August 28, 2025: Seminar at UTokyo
I gave an invited seminar for the GVLab Seminar Series at the University of Tokyo in Japan. I sincerely thank Prof. Gentiane Venture for the kind invitation.
August 1, 2025: Paper accepted at CoRL!
A university collaboration paper entitled CUPID: Curating Data your Robot Loves with Influence Functions has been accepted at Conferene on Robot Learning (CoRL) 2025. The acceptance rate was 35.77%. We look forward to presenting in our work in Seoul, South Korea in September!
June 21, 2025: 1st Workshop on Robot Evaluation at RSS
With co-organizers from both academia and industry, we held the 1st workshop on Robot Evaluation for the Real World at RSS 2025. Thank you to those who attended and/or contributed to the workshop on such an important and timely topic!
June 21, 2025: Workshop talk at RSS
I gave an invited talk at the RSS 2025 Workshop on Reliable Robotics: Safety and Security in the Face of Generative AI. I sincerely thank the organizers for having me at the workshop.
April 16, 2025: Guest lecture at CMU
I gave a guest lecture in the Embodied Artificial Intelligence Safety class at CMU Robotics Institute on the effective use of statistical methods for trustworthy policy evaluation. I sincerely thank Prof. Andrea Bajcsy for the kind invitation.
April 10, 2025: Two papers accepted at RSS!
Two papers entitled Is Your Imitation Learning Policy Better than Mine? Policy Comparison with Near-Optional Stopping and Can We Detect Failures without Failure Data? Uncertainty-Aware Runtime Failure Detection for Imitation Learning Policies have been accepted at Robotics: Science and Systems (RSS) 2025. The acceptance rate was 27%. We look forward to presenting our work in Los Angeles, USA in June!
August 19, 2024: Paper accepted into RA-L!
Our latest work entitled How Generalizable is My Behavior Cloning Policy? A Statistical Approach to Trustworthy Performance Evaluation has been accepted into IEEE Robotis and Automation Letters (RA-L)! Check out the project website for details.
April 17, 2024: Paper featured in Nikkei Robotics
Our NeurIPS paper on Policy Customization has been featured in the May 2024 release of Nikkei Robotics, a monthly Japanese magazine on Robotics and AI.
December 11, 2023: Recognized as a Top Reviewer at NeurIPS 2023
It is such an honor to be recognized as a Top Reviewer at NeurIPS 2023!
June 15, 2023: Received Best Paper Award!
Our L4DC paper won the Best Paper Award!
April 11, 2023: Paper accepted (oral) at L4DC!

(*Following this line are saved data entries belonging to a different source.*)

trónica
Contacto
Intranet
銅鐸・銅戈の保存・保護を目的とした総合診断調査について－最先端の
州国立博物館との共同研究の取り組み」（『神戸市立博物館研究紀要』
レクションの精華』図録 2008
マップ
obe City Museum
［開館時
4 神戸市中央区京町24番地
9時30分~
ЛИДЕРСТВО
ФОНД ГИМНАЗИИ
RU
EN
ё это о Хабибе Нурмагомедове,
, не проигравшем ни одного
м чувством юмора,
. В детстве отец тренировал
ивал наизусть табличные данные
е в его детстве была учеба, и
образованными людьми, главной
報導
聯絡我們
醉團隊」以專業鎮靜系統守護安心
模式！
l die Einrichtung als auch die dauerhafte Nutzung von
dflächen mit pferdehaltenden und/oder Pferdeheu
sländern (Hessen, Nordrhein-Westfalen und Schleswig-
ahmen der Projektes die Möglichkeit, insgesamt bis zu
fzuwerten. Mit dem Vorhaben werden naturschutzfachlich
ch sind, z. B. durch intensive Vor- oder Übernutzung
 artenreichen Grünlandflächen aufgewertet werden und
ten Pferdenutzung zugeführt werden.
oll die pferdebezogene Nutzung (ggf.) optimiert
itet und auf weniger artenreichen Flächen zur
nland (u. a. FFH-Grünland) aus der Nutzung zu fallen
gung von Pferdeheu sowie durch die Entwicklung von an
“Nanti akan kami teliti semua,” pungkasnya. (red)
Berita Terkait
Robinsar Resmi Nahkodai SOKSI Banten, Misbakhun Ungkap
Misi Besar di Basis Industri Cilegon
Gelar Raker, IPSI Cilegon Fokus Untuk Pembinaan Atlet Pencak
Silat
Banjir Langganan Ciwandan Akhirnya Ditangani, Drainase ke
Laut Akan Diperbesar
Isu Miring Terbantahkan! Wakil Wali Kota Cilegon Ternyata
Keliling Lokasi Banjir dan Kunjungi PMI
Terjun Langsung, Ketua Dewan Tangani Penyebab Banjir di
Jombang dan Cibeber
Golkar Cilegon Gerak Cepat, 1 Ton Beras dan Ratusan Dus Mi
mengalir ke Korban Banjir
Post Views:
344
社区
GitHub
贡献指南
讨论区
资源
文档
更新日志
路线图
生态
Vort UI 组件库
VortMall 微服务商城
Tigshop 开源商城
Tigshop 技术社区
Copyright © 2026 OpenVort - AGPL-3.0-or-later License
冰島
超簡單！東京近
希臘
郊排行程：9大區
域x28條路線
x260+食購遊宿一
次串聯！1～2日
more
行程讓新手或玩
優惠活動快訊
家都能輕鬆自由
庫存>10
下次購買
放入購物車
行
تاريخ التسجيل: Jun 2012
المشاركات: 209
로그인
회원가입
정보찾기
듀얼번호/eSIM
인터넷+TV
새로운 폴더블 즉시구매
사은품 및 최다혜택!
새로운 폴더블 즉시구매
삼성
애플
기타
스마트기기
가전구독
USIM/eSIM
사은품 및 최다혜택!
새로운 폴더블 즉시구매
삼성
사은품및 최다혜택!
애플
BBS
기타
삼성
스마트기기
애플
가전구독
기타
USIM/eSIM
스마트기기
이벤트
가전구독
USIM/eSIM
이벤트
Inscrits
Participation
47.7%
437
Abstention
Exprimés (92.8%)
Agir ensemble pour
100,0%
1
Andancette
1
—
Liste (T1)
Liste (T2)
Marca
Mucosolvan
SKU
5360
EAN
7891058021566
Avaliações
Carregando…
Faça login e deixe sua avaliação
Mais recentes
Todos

Our latest work entitled In-Distribution Barrier Functions: Self-Supervised Policy Filters that Avoid Out-of-Distribution States has been accepted for an oral presentation at the 5th Annual Learning for Dynamics & Control Conference (L4DC). The acceptance rate for oral presentations was 9.6%. We look forward to presenting our work in Philadelphia, USA in June!
September 10, 2022: Paper accepted (oral) at CoRL!
Our latest work on risk-aware trajectory forecasting has been accepted for an oral presentation at the 2022 Conference on Robot Learning. The acceptance rate for oral presentations was 6.5%. The arXiv version is available here. We look forward to presenting our work in Auckland, New Zealand in December!